Workplace Report May 2000

Features: Equality Matters

New commission starts to tackle disability bias

The new Disability Rights Commission (DRC) started work at the end of last month with powers to assist individuals in employment tribunal cases under the Disability Discrimination Act (DDA). It will have similar responsibilities to the Equal Opportunities Commission and the Commission for Racial Equality.

The DRC's main functions are to work towards the elimination of discrimination against disabled people, to promote the equalisation of opportunities for disabled people and to keep under review the workings of the legislation on disability discrimination.

The commission is chaired by Bert Massie, former director of disability umbrella group RADAR, and trade union interests are represented by Richard Exell, a senior policy officer at the TUC who has substantial experience of disability issues.

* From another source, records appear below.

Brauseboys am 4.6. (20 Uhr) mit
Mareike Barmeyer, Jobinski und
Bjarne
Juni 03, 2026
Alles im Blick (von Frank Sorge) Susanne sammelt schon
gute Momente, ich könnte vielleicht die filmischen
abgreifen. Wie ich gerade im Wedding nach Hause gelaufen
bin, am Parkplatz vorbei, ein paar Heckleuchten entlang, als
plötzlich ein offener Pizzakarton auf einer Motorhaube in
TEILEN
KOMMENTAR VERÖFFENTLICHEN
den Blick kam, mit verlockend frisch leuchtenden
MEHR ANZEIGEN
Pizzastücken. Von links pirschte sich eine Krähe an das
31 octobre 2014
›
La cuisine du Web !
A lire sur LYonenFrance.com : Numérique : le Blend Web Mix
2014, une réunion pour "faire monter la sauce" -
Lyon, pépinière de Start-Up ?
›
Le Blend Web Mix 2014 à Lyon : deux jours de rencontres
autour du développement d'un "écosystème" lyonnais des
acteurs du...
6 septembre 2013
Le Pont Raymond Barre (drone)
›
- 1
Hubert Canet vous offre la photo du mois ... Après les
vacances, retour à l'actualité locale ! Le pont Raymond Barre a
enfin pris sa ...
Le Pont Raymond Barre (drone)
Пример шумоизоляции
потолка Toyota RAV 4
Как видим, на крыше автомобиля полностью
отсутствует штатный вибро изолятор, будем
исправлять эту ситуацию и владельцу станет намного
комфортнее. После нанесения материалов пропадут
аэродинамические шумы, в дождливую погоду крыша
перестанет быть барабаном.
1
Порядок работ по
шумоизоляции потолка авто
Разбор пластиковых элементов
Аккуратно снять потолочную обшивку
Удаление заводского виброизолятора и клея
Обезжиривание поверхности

Exell told Labour Research that the commission has a "hefty agenda" for the first year. It will include: enforcing the rights of individuals by taking cases on their behalf under the DDA; running the disability rights advice helpline; and advising on how to implement the 150 recommendations of the Disability Rights Task Force that reported on ways of improving rights for disabled people.

The DRC will also be advising the government on lowering, or removing, the small-employer threshold which currently exempts employers of fewer than 15 people from the DDA.

The DRC replaces the National Disability Council which was set up when the Disability Discrimination Act first came into force in 1996. The NDC was heavily criticised for its limited powers and disability groups led a campaign to force the government to introduce a more effective body.

The DRC will have around 60 staff and a seven-strong team of directors, one of whom, Caroline Gooding, is secretary of the Trade Union Disability Alliance, a self-organised group of disabled trade unionists.